Just like the culture in all West African countries, the dress code is kitenge and almost all the boutique shops trade in these types of clothes.
However, what is astounding is that women are aggressively involved in boda boda business which is the commercial trend in the city centre. While using the donkeys as means of transport is unheard of here, this is the major transport means for the rural Burkinabe.
This is seen on the outskirts of the city where all categories of people including men, women and children are seen ferrying their agricultural products and firewood to nearby trading centres using donkeys.
A popular sight in the villages is people grazing a number of donkeys, as almost every homestead owns atleast a set of donkeys.
One thing I observed is the slow pace at which the Burkinabe’s conduct their business. A walk to the main city market was far from what I expected. I had anticipated traders to be singing and calling customers to purchase their goods, just like in St Balikudembe (Owino) market, but they seem to lack the skills as they simply looked on.
Petroleum items which are sold in restricted fuel stations in Uganda are not a big deal for the Burkinabe’s, since fuel vending is done on streets and homes.
Burkinabe meals are simple but tasty and nutritious. A typical dish consists of rice, millet, yams, sorghum, or maize (referred to as tô) served with a sauce made from okra, various greens like spinach, tomatoes, or peanuts. The sauces may contain fish or meat and French bread is available in larger towns and villages.
One of the nomadic tribes, the Fulani have a very impressive life with families making temporary houses out of grass mat during dry season, but in rainy season, they change the mode by constructing houses using plastic straw mats.

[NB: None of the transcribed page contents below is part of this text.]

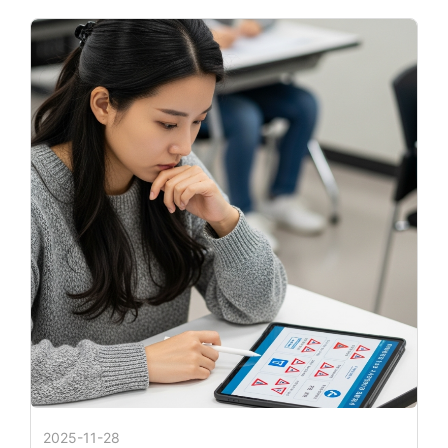
2025-11-28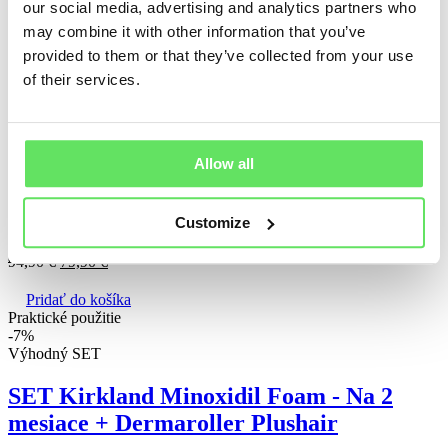
our social media, advertising and analytics partners who
SET Plushair Minoxidil pena – Na 3
may combine it with other information that you’ve
mesiace + Dermaroller Plushair
provided to them or that they’ve collected from your use
of their services.
Doprava ZADARMO
Balenie obsahuje 3 fľaštičky
1 fľaštička (60 ml topickej peny) = 1 mesiac pri aplikácii dvakrát
Allow all
denne.
Customize
94,90
€
79,90
€
Pridať do košíka
Praktické použitie
-7%
Výhodný SET
SET Kirkland Minoxidil Foam - Na 2
mesiace + Dermaroller Plushair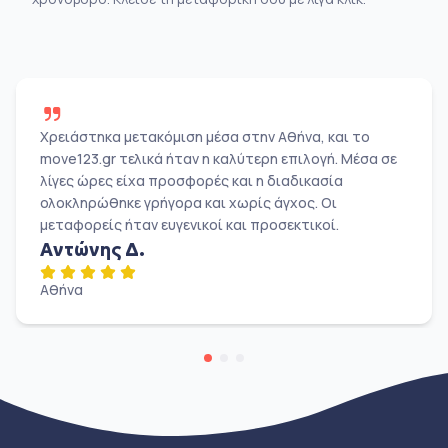
Χρειάστηκα μετακόμιση μέσα στην Αθήνα, και το
move123.gr τελικά ήταν η καλύτερη επιλογή. Μέσα σε
λίγες ώρες είχα προσφορές και η διαδικασία
ολοκληρώθηκε γρήγορα και χωρίς άγχος. Οι
μεταφορείς ήταν ευγενικοί και προσεκτικοί.
Αντώνης Δ.
Αθήνα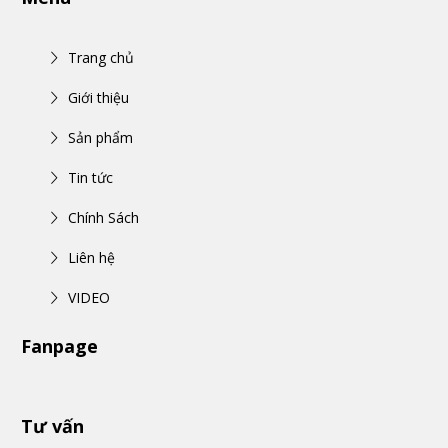
Trang chủ
Giới thiệu
Sản phẩm
Tin tức
Chính Sách
Liên hệ
VIDEO
Fanpage
Tư vấn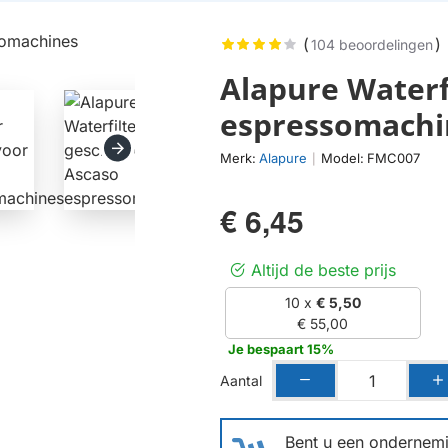
(
)
104 beoordelingen
Alapure Waterf
espressomachi
Merk:
Alapure
Model:
FMC007
|
€ 6,45
Altijd de beste prijs
10 x
€ 5,50
€ 55,00
Je bespaart 15%
Aantal
Bent u een ondernemin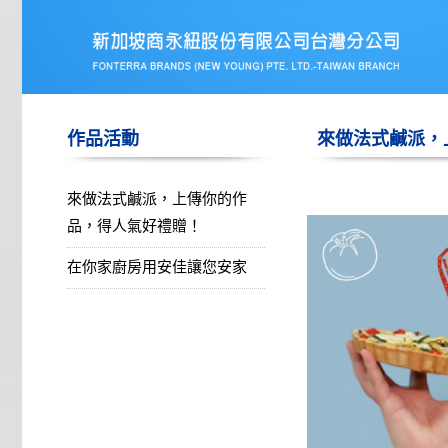
作品活動
來做法式鹹派，
來做法式鹹派，上傳你的作
品，得人氣好禮贈！
在你家廚房用安佳讓您安家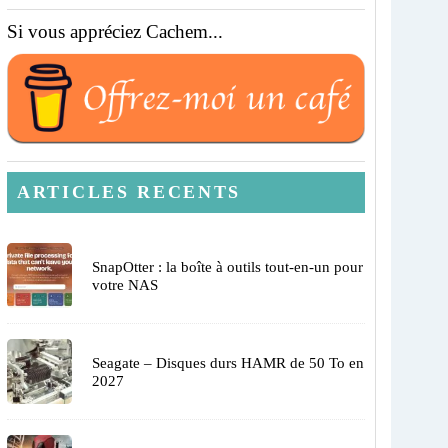
Si vous appréciez Cachem...
ARTICLES RECENTS
SnapOtter : la boîte à outils tout-en-un pour
votre NAS
Seagate – Disques durs HAMR de 50 To en
2027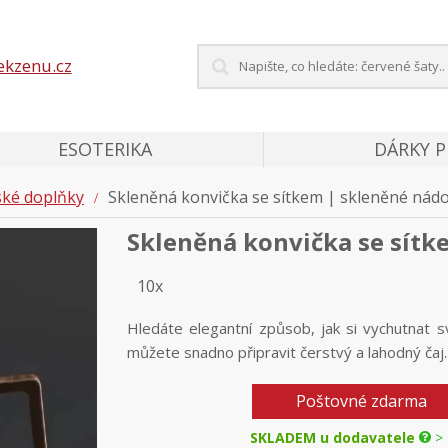
ekzenu.cz
ESOTERIKA
DÁRKY 
ké doplňky
Skleněná konvička se sítkem | skleněné nád
Skleněná konvička se sítk
10x
Hledáte elegantní způsob, jak si vychutnat s
můžete snadno připravit čerstvý a lahodný čaj.
Poštovné zdarma
SKLADEM u dodavatele
> 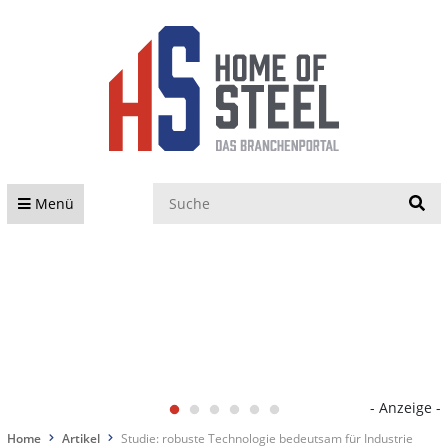
S
Menü
- Anzeige -
Home
Artikel
Studie: robuste Technologie bedeutsam für Industrie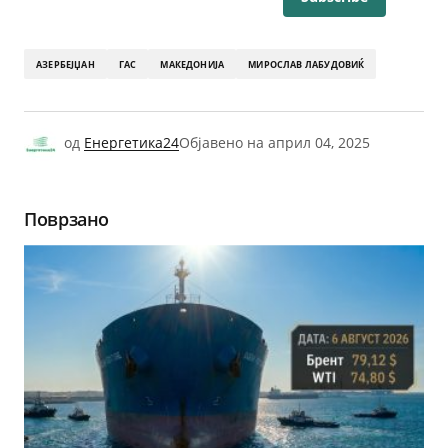
АЗЕРБЕЈЏАН
ГАС
МАКЕДОНИЈА
МИРОСЛАВ ЛАБУДОВИЌ
од
Енергетика24
Објавено на
април 04, 2025
Поврзано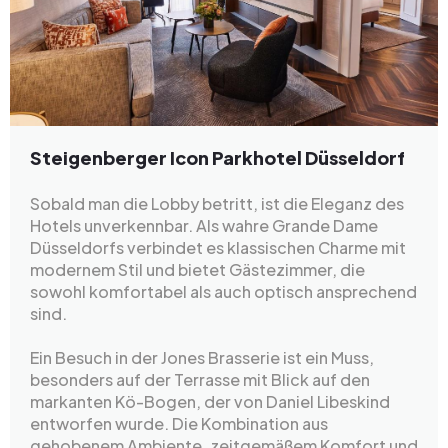
Steigenberger Icon Parkhotel Düsseldorf
Sobald man die Lobby betritt, ist die Eleganz des
Hotels unverkennbar. Als wahre Grande Dame
Düsseldorfs verbindet es klassischen Charme mit
modernem Stil und bietet Gästezimmer, die
sowohl komfortabel als auch optisch ansprechend
sind.
Ein Besuch in der Jones Brasserie ist ein Muss,
besonders auf der Terrasse mit Blick auf den
markanten Kö-Bogen, der von Daniel Libeskind
entworfen wurde. Die Kombination aus
gehobenem Ambiente, zeitgemäßem Komfort und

The Fulani call this kind of house “suudu cekke” which literally means house of grass mat. The house is constructed from six grass mats that are held together and tied against wood poles.
When it is time to move, the house is easily disassembled and loaded onto donkeys or camels for transport. This type of grass mat and house is specific to the Jelgooji Fulani, whose roots trace back to the Jelgooji region of eastern Burkina Faso.
For the ordinary Burkinabe, enclosing their homestead using unburnt bricks is a fashion, as this is seen with all homesteads constructed along the highway.